──────── PROVIDED INFORMATION ────────

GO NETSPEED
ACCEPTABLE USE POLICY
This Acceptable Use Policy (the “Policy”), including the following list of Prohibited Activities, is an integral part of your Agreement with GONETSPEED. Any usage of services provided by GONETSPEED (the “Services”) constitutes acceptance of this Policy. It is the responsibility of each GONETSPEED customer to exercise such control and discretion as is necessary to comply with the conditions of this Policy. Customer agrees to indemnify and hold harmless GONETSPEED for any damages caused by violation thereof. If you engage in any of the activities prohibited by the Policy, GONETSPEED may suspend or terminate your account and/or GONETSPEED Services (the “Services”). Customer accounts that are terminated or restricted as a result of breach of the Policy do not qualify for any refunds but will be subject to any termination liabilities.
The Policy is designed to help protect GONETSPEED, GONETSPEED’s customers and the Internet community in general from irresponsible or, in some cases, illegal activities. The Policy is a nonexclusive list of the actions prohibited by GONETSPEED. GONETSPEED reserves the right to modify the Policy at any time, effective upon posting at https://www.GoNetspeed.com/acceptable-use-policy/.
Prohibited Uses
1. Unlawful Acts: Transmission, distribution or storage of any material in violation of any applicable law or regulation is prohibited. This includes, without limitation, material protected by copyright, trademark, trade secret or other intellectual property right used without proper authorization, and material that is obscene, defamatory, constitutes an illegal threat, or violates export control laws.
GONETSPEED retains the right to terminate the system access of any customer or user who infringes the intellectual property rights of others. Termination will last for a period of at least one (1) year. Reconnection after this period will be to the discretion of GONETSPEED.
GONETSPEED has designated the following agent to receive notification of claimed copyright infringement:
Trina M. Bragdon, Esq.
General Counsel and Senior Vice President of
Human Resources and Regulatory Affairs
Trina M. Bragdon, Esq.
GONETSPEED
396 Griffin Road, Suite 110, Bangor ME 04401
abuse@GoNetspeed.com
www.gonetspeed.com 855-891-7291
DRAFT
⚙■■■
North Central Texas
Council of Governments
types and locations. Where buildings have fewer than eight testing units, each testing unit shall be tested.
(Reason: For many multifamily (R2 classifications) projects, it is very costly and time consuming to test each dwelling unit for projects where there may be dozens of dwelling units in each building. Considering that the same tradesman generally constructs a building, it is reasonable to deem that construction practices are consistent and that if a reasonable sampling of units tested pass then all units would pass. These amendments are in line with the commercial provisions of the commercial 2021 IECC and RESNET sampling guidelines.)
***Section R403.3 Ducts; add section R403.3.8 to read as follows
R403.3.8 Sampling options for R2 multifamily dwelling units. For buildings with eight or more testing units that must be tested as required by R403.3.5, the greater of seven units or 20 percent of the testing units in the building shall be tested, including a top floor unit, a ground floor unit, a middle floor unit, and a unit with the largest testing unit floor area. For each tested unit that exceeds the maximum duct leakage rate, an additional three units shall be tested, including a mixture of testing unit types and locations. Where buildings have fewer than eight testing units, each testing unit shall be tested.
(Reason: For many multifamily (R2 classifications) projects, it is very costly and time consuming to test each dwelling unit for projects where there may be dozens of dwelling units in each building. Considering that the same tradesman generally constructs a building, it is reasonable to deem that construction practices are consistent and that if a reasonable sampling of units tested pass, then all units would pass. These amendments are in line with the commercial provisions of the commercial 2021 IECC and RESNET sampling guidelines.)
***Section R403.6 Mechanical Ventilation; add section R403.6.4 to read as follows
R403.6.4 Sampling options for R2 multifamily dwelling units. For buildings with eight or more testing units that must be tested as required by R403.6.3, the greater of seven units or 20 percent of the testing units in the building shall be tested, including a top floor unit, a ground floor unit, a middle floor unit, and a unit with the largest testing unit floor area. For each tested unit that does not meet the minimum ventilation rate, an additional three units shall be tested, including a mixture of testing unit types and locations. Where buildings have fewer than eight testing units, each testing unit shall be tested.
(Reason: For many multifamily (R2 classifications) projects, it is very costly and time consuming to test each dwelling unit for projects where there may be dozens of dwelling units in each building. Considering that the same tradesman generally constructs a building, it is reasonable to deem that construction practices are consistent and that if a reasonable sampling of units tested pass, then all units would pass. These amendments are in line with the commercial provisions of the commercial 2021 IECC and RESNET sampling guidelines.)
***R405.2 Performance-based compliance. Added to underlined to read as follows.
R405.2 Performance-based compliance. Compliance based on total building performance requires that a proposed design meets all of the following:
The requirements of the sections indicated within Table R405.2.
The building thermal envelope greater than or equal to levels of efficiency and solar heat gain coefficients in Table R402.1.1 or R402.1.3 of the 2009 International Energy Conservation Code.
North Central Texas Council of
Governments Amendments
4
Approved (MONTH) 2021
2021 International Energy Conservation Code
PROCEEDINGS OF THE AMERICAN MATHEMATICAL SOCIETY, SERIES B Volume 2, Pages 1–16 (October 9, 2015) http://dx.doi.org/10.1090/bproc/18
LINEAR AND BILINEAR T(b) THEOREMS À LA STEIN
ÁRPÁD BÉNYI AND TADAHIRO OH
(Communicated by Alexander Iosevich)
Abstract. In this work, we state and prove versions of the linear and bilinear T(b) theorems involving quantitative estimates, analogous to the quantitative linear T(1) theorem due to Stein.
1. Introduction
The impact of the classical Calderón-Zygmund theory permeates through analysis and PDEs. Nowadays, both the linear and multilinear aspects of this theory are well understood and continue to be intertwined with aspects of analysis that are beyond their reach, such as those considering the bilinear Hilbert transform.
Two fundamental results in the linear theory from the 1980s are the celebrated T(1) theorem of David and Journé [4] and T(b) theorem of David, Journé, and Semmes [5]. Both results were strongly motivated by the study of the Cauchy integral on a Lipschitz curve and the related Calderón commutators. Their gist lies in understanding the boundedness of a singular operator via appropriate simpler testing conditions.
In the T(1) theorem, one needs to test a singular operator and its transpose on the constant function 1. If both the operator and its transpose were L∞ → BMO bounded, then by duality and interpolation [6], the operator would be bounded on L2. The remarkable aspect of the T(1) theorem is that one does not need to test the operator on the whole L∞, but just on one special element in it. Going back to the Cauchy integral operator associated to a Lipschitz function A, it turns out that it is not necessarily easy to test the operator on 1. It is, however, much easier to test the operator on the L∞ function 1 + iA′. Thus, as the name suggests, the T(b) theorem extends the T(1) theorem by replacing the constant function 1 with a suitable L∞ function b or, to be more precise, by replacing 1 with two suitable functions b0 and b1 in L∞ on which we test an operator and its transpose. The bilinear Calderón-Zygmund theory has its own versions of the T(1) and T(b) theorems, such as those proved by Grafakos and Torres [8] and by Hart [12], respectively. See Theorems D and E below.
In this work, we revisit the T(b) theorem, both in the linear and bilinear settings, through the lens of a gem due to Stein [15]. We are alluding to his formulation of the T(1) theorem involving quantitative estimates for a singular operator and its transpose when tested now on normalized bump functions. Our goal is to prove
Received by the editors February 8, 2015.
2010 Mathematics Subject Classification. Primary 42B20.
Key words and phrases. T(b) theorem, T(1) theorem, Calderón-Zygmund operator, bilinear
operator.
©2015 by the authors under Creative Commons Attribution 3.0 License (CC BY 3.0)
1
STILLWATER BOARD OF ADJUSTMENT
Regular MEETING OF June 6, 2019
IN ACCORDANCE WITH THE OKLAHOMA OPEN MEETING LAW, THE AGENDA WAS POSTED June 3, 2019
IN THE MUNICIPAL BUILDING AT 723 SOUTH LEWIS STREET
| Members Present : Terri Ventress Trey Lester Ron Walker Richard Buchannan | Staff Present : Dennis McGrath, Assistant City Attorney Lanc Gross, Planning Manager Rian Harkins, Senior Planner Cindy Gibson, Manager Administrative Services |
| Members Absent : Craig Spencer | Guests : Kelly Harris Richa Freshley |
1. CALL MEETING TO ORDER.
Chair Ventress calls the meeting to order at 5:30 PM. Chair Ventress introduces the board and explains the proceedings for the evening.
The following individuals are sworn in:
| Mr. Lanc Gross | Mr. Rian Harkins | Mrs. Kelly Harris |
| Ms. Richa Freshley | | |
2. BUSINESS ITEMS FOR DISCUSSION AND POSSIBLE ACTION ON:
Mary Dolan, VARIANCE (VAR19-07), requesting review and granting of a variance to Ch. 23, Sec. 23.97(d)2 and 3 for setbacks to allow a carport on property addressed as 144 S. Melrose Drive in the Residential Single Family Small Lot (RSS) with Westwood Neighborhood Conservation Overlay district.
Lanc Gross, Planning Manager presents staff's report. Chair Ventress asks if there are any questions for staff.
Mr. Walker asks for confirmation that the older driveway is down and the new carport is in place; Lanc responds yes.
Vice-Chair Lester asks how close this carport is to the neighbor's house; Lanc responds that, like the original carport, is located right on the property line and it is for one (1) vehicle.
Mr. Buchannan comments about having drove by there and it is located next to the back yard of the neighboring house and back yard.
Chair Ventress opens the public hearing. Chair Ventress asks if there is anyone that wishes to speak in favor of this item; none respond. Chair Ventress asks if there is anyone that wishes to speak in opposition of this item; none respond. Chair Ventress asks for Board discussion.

────────

> WHAT IS NEEDED:
Wherever the line holding "R405.2 Performance-based compliance. Compliance" falls in the entries above, copy exactly from it through the line holding "(Communicated by Alexander Iosevich)", inclusive, and add nothing.

> SOLUTION TO THIS TASK:
R405.2 Performance-based compliance. Compliance based on total building performance requires that a proposed design meets all of the following:
The requirements of the sections indicated within Table R405.2.
The building thermal envelope greater than or equal to levels of efficiency and solar heat gain coefficients in Table R402.1.1 or R402.1.3 of the 2009 International Energy Conservation Code.
North Central Texas Council of
Governments Amendments
4
Approved (MONTH) 2021
2021 International Energy Conservation Code
PROCEEDINGS OF THE AMERICAN MATHEMATICAL SOCIETY, SERIES B Volume 2, Pages 1–16 (October 9, 2015) http://dx.doi.org/10.1090/bproc/18
LINEAR AND BILINEAR T(b) THEOREMS À LA STEIN
ÁRPÁD BÉNYI AND TADAHIRO OH
(Communicated by Alexander Iosevich)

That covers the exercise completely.